To evaluate the effects of preservative-free 0.45% ketorolac tromethamine and artificial tears (carboxymethylcellulose) compared with those of preservative-free artificial tears alone on the symptoms and signs of acute viral conjunctivitis.


This was a randomized, double-masked clinical trial that included 50 patients who were diagnosed with acute viral conjunctivitis and distributed into two groups (Group 0: artificial tears and Group 1: 0.45% ketorolac tromethamine + carboxymethylcellulose). The patients were instructed to use the medication 4 times daily. Signs (conjunctival hyperemia, chemosis, follicles, and secretion) and symptoms (general ocular discomfort, itching, foreign body sensation, tearing, redness, and swelling of the eyelids) were scored at baseline and on the third and seventh days of treatment using a standardized questionnaire and slitlamp anterior segment examination.

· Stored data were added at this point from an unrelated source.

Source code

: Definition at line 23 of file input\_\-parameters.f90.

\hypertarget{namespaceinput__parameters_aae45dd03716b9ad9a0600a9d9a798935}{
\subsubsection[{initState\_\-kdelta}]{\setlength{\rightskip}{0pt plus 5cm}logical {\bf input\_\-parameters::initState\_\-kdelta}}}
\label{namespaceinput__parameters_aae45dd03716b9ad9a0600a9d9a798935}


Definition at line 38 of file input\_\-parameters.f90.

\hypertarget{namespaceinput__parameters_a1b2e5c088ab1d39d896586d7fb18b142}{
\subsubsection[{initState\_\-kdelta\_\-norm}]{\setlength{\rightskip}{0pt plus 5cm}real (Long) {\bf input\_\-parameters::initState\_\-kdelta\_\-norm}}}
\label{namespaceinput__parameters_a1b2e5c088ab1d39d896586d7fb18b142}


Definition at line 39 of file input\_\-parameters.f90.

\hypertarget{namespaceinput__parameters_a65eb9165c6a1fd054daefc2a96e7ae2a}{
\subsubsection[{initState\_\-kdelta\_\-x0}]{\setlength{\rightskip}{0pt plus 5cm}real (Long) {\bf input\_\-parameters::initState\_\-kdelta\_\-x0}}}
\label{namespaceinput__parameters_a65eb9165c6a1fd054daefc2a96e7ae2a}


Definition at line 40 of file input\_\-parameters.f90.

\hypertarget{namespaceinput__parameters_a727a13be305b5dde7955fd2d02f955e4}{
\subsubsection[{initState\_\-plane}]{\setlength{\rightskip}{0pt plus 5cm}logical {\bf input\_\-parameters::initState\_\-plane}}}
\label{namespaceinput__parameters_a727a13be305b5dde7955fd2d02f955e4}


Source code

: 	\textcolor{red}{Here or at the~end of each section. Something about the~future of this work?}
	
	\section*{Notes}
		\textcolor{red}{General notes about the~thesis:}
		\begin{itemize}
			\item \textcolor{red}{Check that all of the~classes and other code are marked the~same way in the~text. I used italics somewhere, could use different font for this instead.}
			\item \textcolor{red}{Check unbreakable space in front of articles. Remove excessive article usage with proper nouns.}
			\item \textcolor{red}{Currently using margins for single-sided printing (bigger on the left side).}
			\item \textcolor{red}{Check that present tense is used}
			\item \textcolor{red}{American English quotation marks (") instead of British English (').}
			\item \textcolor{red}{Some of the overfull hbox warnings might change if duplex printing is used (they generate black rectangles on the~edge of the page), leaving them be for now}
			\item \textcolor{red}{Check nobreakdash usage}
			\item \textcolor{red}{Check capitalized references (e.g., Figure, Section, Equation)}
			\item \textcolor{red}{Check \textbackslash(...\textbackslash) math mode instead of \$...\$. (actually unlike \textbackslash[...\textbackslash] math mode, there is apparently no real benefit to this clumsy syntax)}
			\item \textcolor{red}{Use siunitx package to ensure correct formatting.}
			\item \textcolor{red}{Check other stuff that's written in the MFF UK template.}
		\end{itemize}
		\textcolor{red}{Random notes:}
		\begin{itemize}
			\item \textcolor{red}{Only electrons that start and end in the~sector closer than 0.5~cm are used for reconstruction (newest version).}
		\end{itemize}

Both groups showed an improvement in the signs and symptoms of conjunctivitis in their follow-up visits. There was no significant difference in symptom and sign scores between Group 0 and Group 1 in the study visits (p>0.05). The frequency of side effects during treatment was similar between groups (p>0.05).


Our findings indicate that 0.45% ketorolac tromethamine was not superior to the use of artificial tears in relieving the signs and symptoms of viral conjunctivitis.